POST reporter John Pomfret was granted a rare interview in Beijing with Qiao Liang and Wang Xiangsui, the authors of "Unrestricted War" -- both of whom express a deep fear of an America that imposes its ways around the world through various methods including war.

"If today you impose your value systems on a European country, tomorrow you can do the same to Taiwan or Tibet," Wang Xiangsui, a member of the Chinese air force, told the POST.
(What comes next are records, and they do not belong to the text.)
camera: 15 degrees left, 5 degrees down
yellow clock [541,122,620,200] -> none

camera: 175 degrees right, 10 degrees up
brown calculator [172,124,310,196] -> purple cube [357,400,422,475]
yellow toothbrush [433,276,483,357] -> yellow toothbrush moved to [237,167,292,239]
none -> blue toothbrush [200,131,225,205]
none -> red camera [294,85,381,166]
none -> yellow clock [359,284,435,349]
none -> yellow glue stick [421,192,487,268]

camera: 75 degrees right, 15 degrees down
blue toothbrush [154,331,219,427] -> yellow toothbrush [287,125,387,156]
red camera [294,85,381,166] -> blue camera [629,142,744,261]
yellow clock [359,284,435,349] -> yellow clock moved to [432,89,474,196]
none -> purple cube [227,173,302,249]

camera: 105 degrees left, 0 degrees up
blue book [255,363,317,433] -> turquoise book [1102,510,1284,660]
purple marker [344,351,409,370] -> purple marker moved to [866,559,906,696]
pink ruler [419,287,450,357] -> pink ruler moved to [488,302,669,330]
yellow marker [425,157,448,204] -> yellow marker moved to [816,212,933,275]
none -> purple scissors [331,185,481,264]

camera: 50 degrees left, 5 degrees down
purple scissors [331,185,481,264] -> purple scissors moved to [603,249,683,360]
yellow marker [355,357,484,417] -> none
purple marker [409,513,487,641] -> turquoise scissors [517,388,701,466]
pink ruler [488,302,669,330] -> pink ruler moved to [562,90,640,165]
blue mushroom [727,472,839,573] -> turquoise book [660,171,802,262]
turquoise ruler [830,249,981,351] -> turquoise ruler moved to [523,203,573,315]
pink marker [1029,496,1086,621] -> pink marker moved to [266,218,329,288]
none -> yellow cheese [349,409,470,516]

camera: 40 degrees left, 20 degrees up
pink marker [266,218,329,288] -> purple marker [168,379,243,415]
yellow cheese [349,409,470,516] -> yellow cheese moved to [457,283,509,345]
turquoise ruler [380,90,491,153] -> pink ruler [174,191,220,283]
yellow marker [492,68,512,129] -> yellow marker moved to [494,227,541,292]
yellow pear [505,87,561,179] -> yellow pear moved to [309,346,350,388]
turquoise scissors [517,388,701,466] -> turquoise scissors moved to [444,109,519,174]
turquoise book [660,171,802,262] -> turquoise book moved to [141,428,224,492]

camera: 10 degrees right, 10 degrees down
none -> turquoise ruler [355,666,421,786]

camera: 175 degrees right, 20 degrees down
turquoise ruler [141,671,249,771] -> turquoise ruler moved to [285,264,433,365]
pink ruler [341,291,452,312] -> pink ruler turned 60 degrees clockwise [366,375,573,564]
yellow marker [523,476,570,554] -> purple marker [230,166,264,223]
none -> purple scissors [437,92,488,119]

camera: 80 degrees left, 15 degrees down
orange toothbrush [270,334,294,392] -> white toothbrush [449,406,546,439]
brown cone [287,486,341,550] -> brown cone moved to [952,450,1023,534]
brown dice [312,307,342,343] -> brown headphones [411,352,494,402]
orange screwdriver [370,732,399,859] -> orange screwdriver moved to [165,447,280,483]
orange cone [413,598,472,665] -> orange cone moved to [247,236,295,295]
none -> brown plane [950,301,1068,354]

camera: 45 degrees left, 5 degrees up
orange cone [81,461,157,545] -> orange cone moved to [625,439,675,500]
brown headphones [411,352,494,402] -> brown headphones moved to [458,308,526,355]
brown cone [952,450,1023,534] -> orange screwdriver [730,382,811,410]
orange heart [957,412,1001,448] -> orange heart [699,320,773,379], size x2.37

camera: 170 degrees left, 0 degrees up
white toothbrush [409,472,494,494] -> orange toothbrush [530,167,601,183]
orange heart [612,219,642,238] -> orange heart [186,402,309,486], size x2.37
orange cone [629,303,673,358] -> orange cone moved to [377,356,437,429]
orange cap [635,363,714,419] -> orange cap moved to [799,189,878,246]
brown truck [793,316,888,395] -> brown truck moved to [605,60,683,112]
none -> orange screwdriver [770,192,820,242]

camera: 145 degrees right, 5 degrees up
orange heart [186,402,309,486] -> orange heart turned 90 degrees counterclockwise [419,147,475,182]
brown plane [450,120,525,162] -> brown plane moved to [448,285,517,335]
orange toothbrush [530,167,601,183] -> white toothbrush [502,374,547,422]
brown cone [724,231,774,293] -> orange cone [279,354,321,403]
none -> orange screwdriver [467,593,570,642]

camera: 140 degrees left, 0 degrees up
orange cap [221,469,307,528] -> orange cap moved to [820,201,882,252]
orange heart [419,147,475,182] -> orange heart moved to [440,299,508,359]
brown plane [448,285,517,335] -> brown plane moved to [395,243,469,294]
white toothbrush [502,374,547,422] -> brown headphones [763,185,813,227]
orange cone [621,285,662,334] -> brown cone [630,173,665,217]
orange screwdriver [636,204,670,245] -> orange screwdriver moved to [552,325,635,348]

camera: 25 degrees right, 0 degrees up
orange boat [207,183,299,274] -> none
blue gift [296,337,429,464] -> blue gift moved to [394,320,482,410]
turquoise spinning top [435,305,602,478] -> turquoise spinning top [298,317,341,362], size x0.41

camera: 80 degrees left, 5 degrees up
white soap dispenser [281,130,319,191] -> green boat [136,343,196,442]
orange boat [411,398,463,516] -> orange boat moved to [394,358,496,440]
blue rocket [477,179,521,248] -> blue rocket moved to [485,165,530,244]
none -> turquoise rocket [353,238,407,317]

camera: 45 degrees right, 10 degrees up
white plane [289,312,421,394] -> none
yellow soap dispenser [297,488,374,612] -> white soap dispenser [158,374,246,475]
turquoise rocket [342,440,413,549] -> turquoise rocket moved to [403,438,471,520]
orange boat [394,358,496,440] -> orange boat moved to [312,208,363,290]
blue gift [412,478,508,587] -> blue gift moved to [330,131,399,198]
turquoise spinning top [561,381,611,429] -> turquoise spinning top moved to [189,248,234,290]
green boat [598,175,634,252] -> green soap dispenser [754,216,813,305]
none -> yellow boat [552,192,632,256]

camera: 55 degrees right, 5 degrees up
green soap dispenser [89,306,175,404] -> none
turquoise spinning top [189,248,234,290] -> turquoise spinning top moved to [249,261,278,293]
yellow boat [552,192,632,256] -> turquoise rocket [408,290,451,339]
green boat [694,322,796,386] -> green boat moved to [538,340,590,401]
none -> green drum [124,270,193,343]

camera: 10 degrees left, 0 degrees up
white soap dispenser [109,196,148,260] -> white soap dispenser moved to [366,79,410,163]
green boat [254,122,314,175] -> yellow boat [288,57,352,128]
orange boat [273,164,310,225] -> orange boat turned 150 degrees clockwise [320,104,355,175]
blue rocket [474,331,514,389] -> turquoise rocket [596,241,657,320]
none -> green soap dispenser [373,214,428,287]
"We are a weak country,'' Xiangsui said, "so do we need to fight according to your rules? No... War has rules but those rules are set by the West, but if you use those rules then weak countries have no chance. But if you use non-traditional means to fight, like those employed by financiers to bring down financial systems, then you have a chance."

In all, "Unrestricted War" describes 24 unconventional forms of warfare which the two militarymen advocate should be used in multiple combinations.

"We realized that if China's military was to face off against the United States, we would not be sufficient. So we realized that China needs a new strategy to right the balance of power," Xiangsui told Pomfret.

Liang and Xiangsui write in their book that "Unrestricted War is a war that surpasses all boundaries and restrictions... It takes non-military forms and military forms and creates a war on many fronts. It is the war of the future."

DEVELOPING HOT...

X X X X X

-- eeny meemy miny mo (real.armageddon@please.stand.up), August 07, 1999.


I suspect any country wanting to acquire plutonium can purchase it in Russia without much difficulty. Military officers and scientists are frequently not getting paid, and I am sure may would be willing to sell some plutonium in order to feed their families and have some money deposited in a foreign account.